--- Begin ARTICLE ---

Its rather unfortunate that after years of excellent
commentary and quality predictions - which took many
years to take root, but now turning out to be
uncannily correct, David McWilliam's proposed
solutions for Ireland imminent economic collapse are
so utterly and dangerously wrong.

McWilliams has for a long time warned against the
unique situation in Ireland where low interest rates
have fuelled a massive lending boom and
consequentially, a massive housing value explosion.
With considerable immigration, as much as 50% of it
returning emigrants who left these shores years
ago, housing values (and private sector rents)
rocketed due to high demand and an almost comatose
public housing sector which almost deliberately
failed to house any but the most desperate and
pathetic cases, leaving many public housing estates
an economic disaster zone, packing together the most
deprived and marginalised. In the last couple of
years, subsidy programmes such as the very limited
SOS housing scheme and more widely adopted
Affordable housing initiative have largely catered
to wealthy middle class lower grade professionals -
quite frequently mid 20s recent vocational graduates
who themselves would have been well able to afford
housing at cost price within 3-5, while excluding
the growing mass of average paid workers squeezed
out of the housing market, but also barely able to
keep pace with rapidly rising rents in a very poorly
regulated sector of largely poor quality housing
into which they are forced to live.

While McWilliams has quite correctly identified that
there are issues with the high level of net
migration Ireland has experienced over recent years,
the fact remains which nobody seems able to
accurately gauge - firstly the real levels of
migration into Ireland - which may or may not
understate real levels, and secondly, the "exit"

--- End ARTICLE ---
--- Begin GIVEN DATA ---

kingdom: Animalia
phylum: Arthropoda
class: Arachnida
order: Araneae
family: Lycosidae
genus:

--- End GIVEN DATA ---

WHAT THE TASK ASKS →
In the commentary on Ireland's housing boom, swap "lending boom" for "credit boom" in the passage from "Its rather unfortunate" to "private sector rents)", and give back the changed passage. The material above stands apart from the commentary on Ireland's housing boom.

RESPONSE →
Its rather unfortunate that after years of excellent
commentary and quality predictions - which took many
years to take root, but now turning out to be
uncannily correct, David McWilliam's proposed
solutions for Ireland imminent economic collapse are
so utterly and dangerously wrong.

McWilliams has for a long time warned against the
unique situation in Ireland where low interest rates
have fuelled a massive credit boom and
consequentially, a massive housing value explosion.
With considerable immigration, as much as 50% of it
returning emigrants who left these shores years
ago, housing values (and private sector rents)